▶ [Problem to solve] All entries are to be copied exactly, with pictures removed.

▶ [Exercise data]
::::::
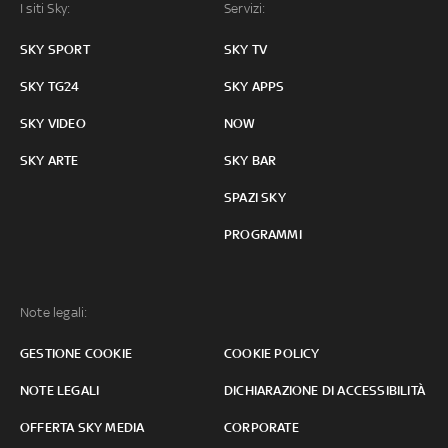
I siti Sky:
Servizi:
SKY SPORT
SKY TV
SKY TG24
SKY APPS
SKY VIDEO
NOW
SKY ARTE
SKY BAR
SPAZI SKY
PROGRAMMI
Note legali:
GESTIONE COOKIE
COOKIE POLICY
NOTE LEGALI
DICHIARAZIONE DI ACCESSIBILITÀ
OFFERTA SKY MEDIA
CORPORATE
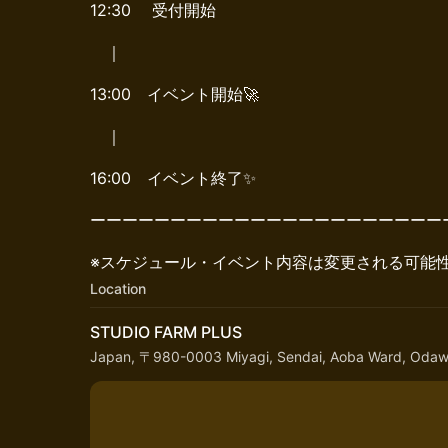
12:30 受付開始
｜
13:00 イベント開始🚀
｜
16:00 イベント終了✨
ーーーーーーーーーーーーーーーーーーーーーー
※スケジュール・イベント内容は変更される可能
Location
STUDIO FARM PLUS
Japan, 〒980-0003 Miyagi, Sendai, Aoba Ward, 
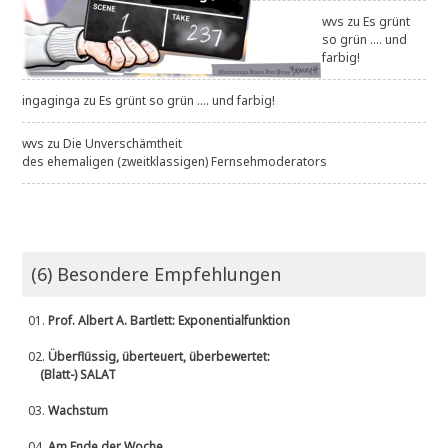
wvs
zu
Es grünt
so grün .... und
farbig!
ingaginga
zu
Es grünt so grün .... und farbig!
wvs
zu
Die Unverschämtheit
des ehemaligen (zweitklassigen) Fernsehmoderators
(6) Besondere Empfehlungen
01.
Prof. Albert A. Bartlett: Exponentialfunktion
02.
Überflüssig, überteuert, überbewertet:
(Blatt-) SALAT
03.
Wachstum
04.
Am Ende der Woche ....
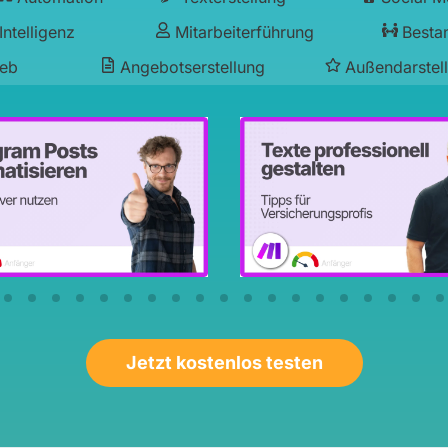
Intelligenz
Mitarbeiterführung
Besta
ieb
Angebotserstellung
Außendarstel
Jetzt kostenlos testen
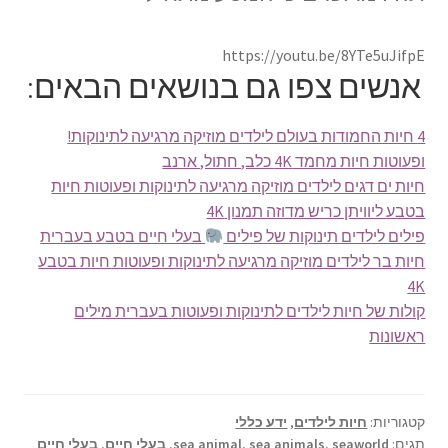
https://youtu.be/8YTe5uJifpE
אנשים צפו גם בנושאים הבאים:
4 חיות החמודות בעולם לילדים מוזיקה מרגיעה לתינוקות!
ופעוטות חיות מחמד 4K כלב, חתול, ארנב
חיות ים דגים לילדים מוזיקה מרגיעה לתינוקות ופעוטות חיות
בטבע ליוויתן כריש מדוזה תמנון 4K
פילים לילדים תינוקות של פילים
בעלי חיים בטבע בעברית
חיות בר לילדים מוזיקה מרגיעה לתינוקות ופעוטות חיות בטבע
4K
קולות של חיות לילדים לתינוקות ופעוטות בעברית מילים
ראשונות
קטגוריות:
חיות לילדים
,
ידע כללי
תגים:
seaworld
,
sea animals
,
sea animal
,
בעלי חיים
,
בעלי חיים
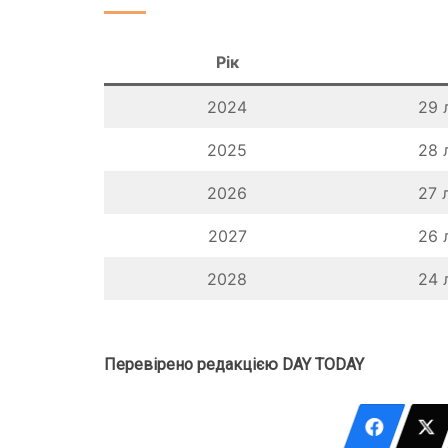
Рік
2024
29 
2025
28 
2026
27 
2027
26 
2028
24 
Перевірено редакцією DAY TODAY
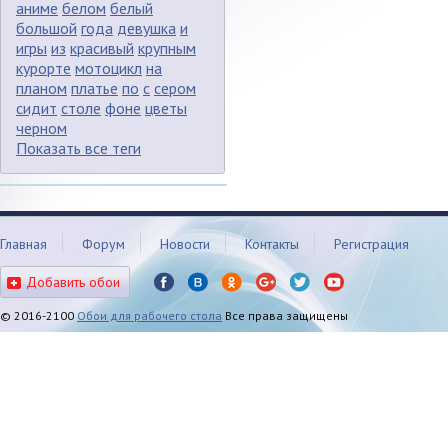
аниме
белом
белый
большой
года
девушка
и
игры
из
красивый
крупным
курорте
мотоцикл
на
планом
платье
по
с
сером
сидит
столе
фоне
цветы
черном
Показать все теги
Главная
Форум
Новости
Контакты
Регистрация
Добавить обои
© 2016-2100
Обои для рабочего стола
Все права защищены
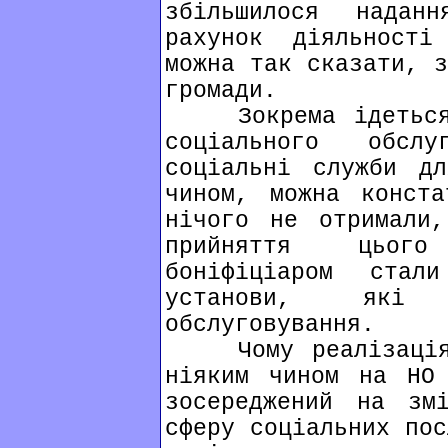
збільшилося надан
рахунок діяльності
можна так сказати, з
громади.
Зокрема ідеться п
соціального обсл
соціальні служби д
чином, можна конст
нічого не отримали,
прийняття цього
боніфіціаром стал
установи, які 
обслуговування.
Чому реалізація з
ніяким чином на НО
зосереджений на зм
сферу соціальних пос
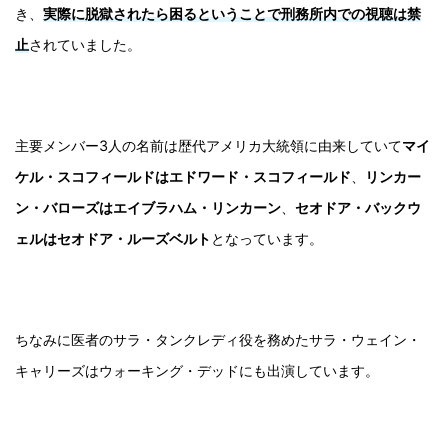
き、
実際に脱獄されたら困るということで刑務所内での視聴は禁
止
されていました。
主要メンバー3人の名前は歴代アメリカ大統領に由来していて
マイ
ケル・スコフィールドはエドワード・スコフィールド
、
リンカー
ン・バローズはエイブラハム・リンカーン
、
セオドア・バックウ
ェルはセオドア・ルーズベルト
となっています。
ちなみに医者のサラ・タンクレディ役を務めたサラ・ウェイン・
キャリーズはウォーキング・デッドにも出演しています。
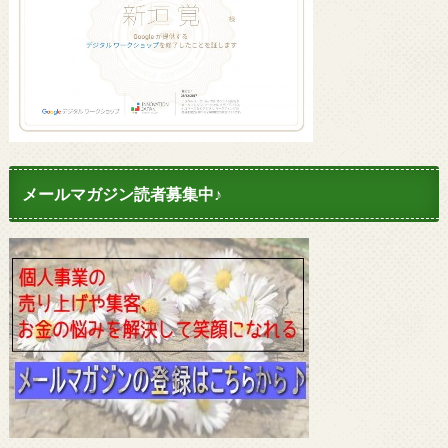
メールマガジン読者募集中♪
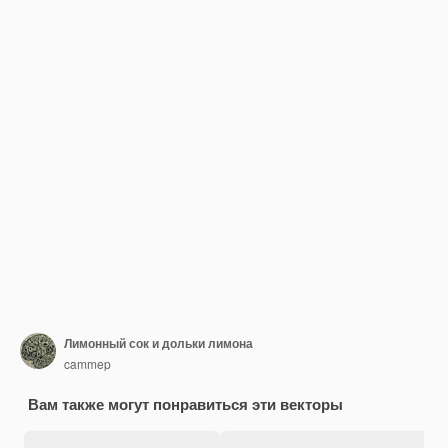
Лимонный сок и дольки лимона
cammep
Вам также могут понравиться эти векторы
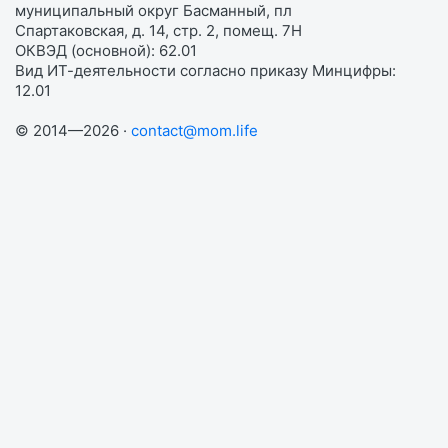
муниципальный округ Басманный, пл
Спартаковская, д. 14, стр. 2, помещ. 7Н
ОКВЭД (основной): 62.01
Вид ИТ-деятельности согласно приказу Минцифры:
12.01
© 2014—2026 ·
contact@mom.life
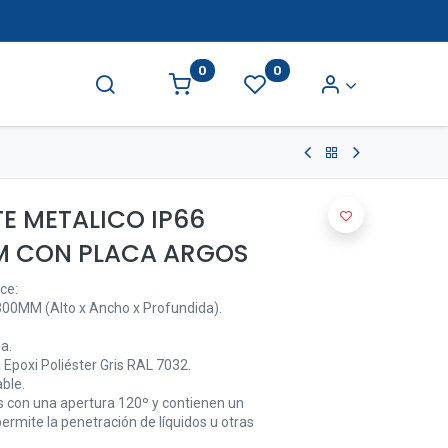
0
0
E METALICO IP66
M CON PLACA ARGOS
ce:
0MM (Alto x Ancho x Profundida).
a.
 Epoxi Poliéster Gris RAL 7032.
ble.
s con una apertura 120º y contienen un
ermite la penetración de líquidos u otras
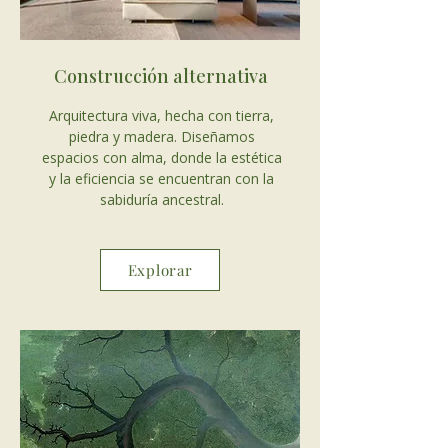
Construcción alternativa
Arquitectura viva, hecha con tierra,
piedra y madera. Diseñamos
espacios con alma, donde la estética
y la eficiencia se encuentran con la
sabiduría ancestral.
Explorar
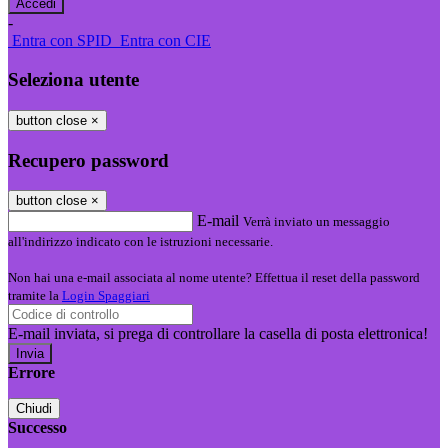
-
Entra con SPID
Entra con CIE
Seleziona utente
button close
×
Recupero password
button close
×
E-mail
Verrà inviato un messaggio
all'indirizzo indicato con le istruzioni necessarie.
Non hai una e-mail associata al nome utente? Effettua il reset della password
tramite la
Login Spaggiari
E-mail inviata, si prega di controllare la casella di posta elettronica!
Errore
Chiudi
Successo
::::::
▶ [Answer space]
I siti Sky:
Servizi:
SKY SPORT
SKY TV
SKY TG24
SKY APPS
SKY VIDEO
NOW
SKY ARTE
SKY BAR
SPAZI SKY
PROGRAMMI
Note legali:
GESTIONE COOKIE
COOKIE POLICY
NOTE LEGALI
DICHIARAZIONE DI ACCESSIBILITÀ
OFFERTA SKY MEDIA
CORPORATE
12:30 受付開始
｜
13:00 イベント開始🚀
｜
16:00 イベント終了✨
ーーーーーーーーーーーーーーーーーーーーーー
※スケジュール・イベント内容は変更される可能
Location
STUDIO FARM PLUS
Japan, 〒980-0003 Miyagi, Sendai, Aoba Ward, 
wvs
zu
Es grünt
so grün .... und
farbig!
ingaginga
zu
Es grünt so grün .... und farbig!
wvs
zu
Die Unverschämtheit
des ehemaligen (zweitklassigen) Fernsehmoderators
(6) Besondere Empfehlungen
01.
Prof. Albert A. Bartlett: Exponentialfunktion
02.
Überflüssig, überteuert, überbewertet:
(Blatt-) SALAT
03.
Wachstum
04.
Am Ende der Woche ....
Intelligenz
Mitarbeiterführung
Besta
ieb
Angebotserstellung
Außendarstel
Jetzt kostenlos testen
https://youtu.be/8YTe5uJifpE
אנשים צפו גם בנושאים הבאים:
4 חיות החמודות בעולם לילדים מוזיקה מרגיעה לתינוקות!
ופעוטות חיות מחמד 4K כלב, חתול, ארנב
חיות ים דגים לילדים מוזיקה מרגיעה לתינוקות ופעוטות חיות
בטבע ליוויתן כריש מדוזה תמנון 4K
פילים לילדים תינוקות של פילים
בעלי חיים בטבע בעברית
חיות בר לילדים מוזיקה מרגיעה לתינוקות ופעוטות חיות בטבע
4K
קולות של חיות לילדים לתינוקות ופעוטות בעברית מילים
ראשונות
קטגוריות:
חיות לילדים
,
ידע כללי
תגים:
seaworld
,
sea animals
,
sea animal
,
בעלי חיים
,
בעלי חיים
Рік
2024
29 
2025
28 
2026
27 
2027
26 
2028
24 
Перевірено редакцією DAY TODAY
аниме
белом
белый
большой
года
девушка
и
игры
из
красивый
крупным
курорте
мотоцикл
на
планом
платье
по
с
сером
сидит
столе
фоне
цветы
черном
Показать все теги
Главная
Форум
Новости
Контакты
Регистрация
Добавить обои
© 2016-2100
Обои для рабочего стола
Все права защищены
збільшилося надан
рахунок діяльності
можна так сказати, з
громади.
Зокрема ідеться п
соціального обсл
соціальні служби д
чином, можна конст
нічого не отримали,
прийняття цього
боніфіціаром стал
установи, які 
обслуговування.
Чому реалізація з
ніяким чином на НО
зосереджений на зм
сферу соціальних пос
き、
実際に脱獄されたら困るということで刑務所内での視聴は禁
止
されていました。
主要メンバー3人の名前は歴代アメリカ大統領に由来していて
マイ
ケル・スコフィールドはエドワード・スコフィールド
、
リンカー
ン・バローズはエイブラハム・リンカーン
、
セオドア・バックウ
ェルはセオドア・ルーズベルト
となっています。
ちなみに医者のサラ・タンクレディ役を務めたサラ・ウェイン・
キャリーズはウォーキング・デッドにも出演しています。
メールマガジン読者募集中♪
Лимонный сок и дольки лимона
cammep
Вам также могут понравиться эти векторы
муниципальный округ Басманный, пл
Спартаковская, д. 14, стр. 2, помещ. 7Н
ОКВЭД (основной): 62.01
Вид ИТ-деятельности согласно приказу Минцифры:
12.01
© 2014—2026 ·
contact@mom.life
0
0
E METALICO IP66
M CON PLACA ARGOS
ce:
0MM (Alto x Ancho x Profundida).
a.
 Epoxi Poliéster Gris RAL 7032.
ble.
s con una apertura 120º y contienen un
ermite la penetración de líquidos u otras
Construcción alternativa
Arquitectura viva, hecha con tierra,
piedra y madera. Diseñamos
espacios con alma, donde la estética
y la eficiencia se encuentran con la
sabiduría ancestral.
Explorar
-
Entra con SPID
Entra con CIE
Seleziona utente
button close
×
Recupero password
button close
×
E-mail
Verrà inviato un messaggio
all'indirizzo indicato con le istruzioni necessarie.
Non hai una e-mail associata al nome utente? Effettua il reset della password
tramite la
Login Spaggiari
E-mail inviata, si prega di controllare la casella di posta elettronica!
Errore
Chiudi
Successo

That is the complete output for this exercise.